Another is Circassia Ltd, which is developing treatments for allergies and other immune system disorders. “There are several products in Phase II and an outstanding management team with a good track record,” said Searle. And while it would be hard to turn down an offer to buy a company, Searle said had it had this amount of cash at the time, Imperial Innovations might not have sold Thiakis Ltd in December 2008, but instead grown it into a specialist anti-obesity drug company. Imperial Innovations owned 23.7 per cent of Thiakis, which was sold for a potential US$150 million, with $30 million paid upfront and the balance due against clinical milestones.
Imperial Innovations’ move to make agreements with Oxford, Cambridge and UCL rests not only on the fact that, along with Imperial College, these are the UK’s leading research universities, but also because of pre-existing relationships with their technology commercialisation arms, Cambridge Enterprise Ltd, Oxford Spin-out Equity Management and UCL Business plc. Imperial Innovations has received non-binding letters of support from each of these, agreeing to explore opportunities to increase co-operation in incubation and investment in technology companies emanating from them.

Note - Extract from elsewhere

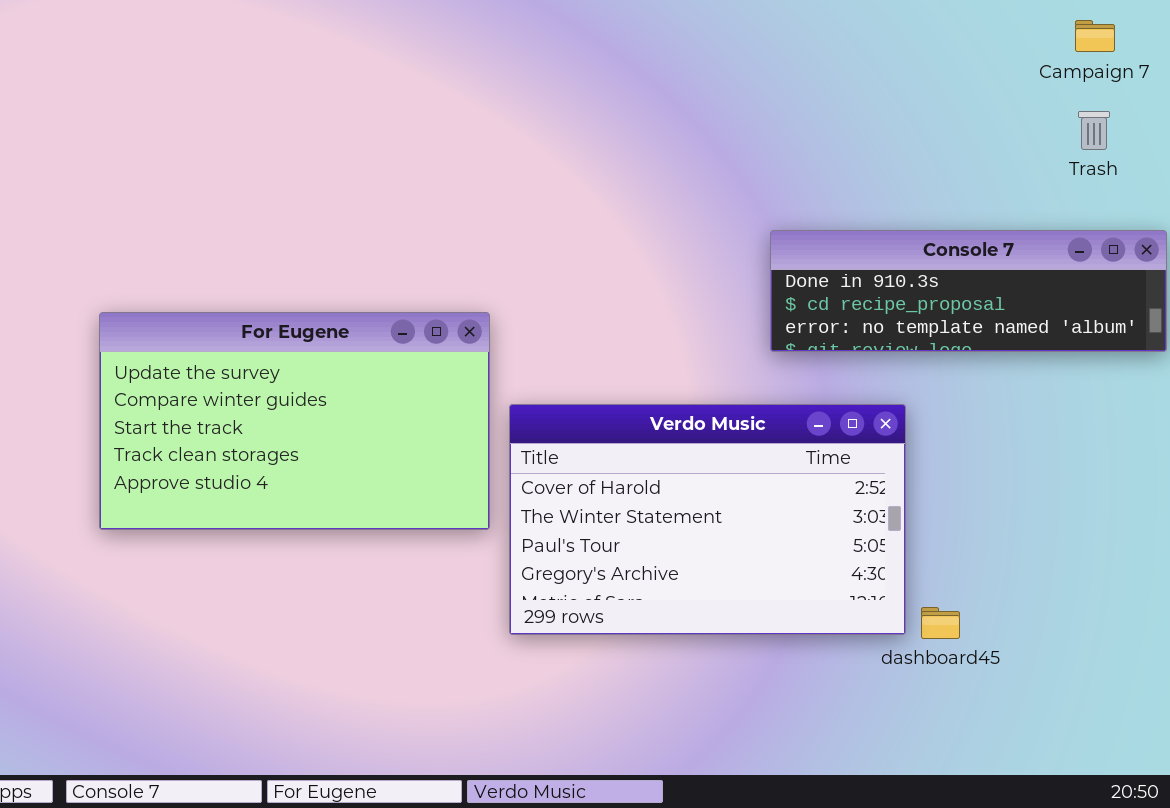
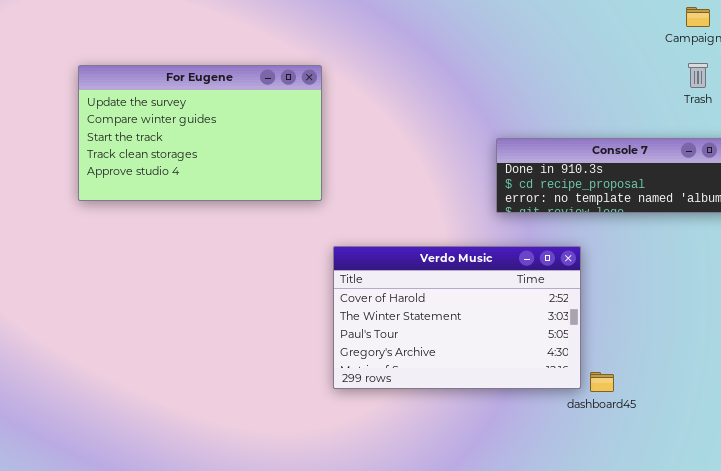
For Eugene: [99,312,490,530] -> [78,65,322,201], moved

Teri Willey, Chief Executive of Cambridge Enterprise said Imperial Innovations’ plan to raise £140 million, “Is good news for the UK and for Cambridge.” The new funds will be a valuable addition to the spectrum of follow-on investment available to Cambridge start-ups. “We have enjoyed a collaborative relationship with Imperial Innovations for a number of years and look forward to building on this by co-investing in new businesses, from pre-seed through to later funding rounds,” Willey said.
Similarly, Cengiz Tarhan, Managing Director, UCL Business, said, “We support the Imperial Innovations proposal to raise £140 million and look forward to continuing to work with them to enable some of those funds to support spin-outs from UCLB.”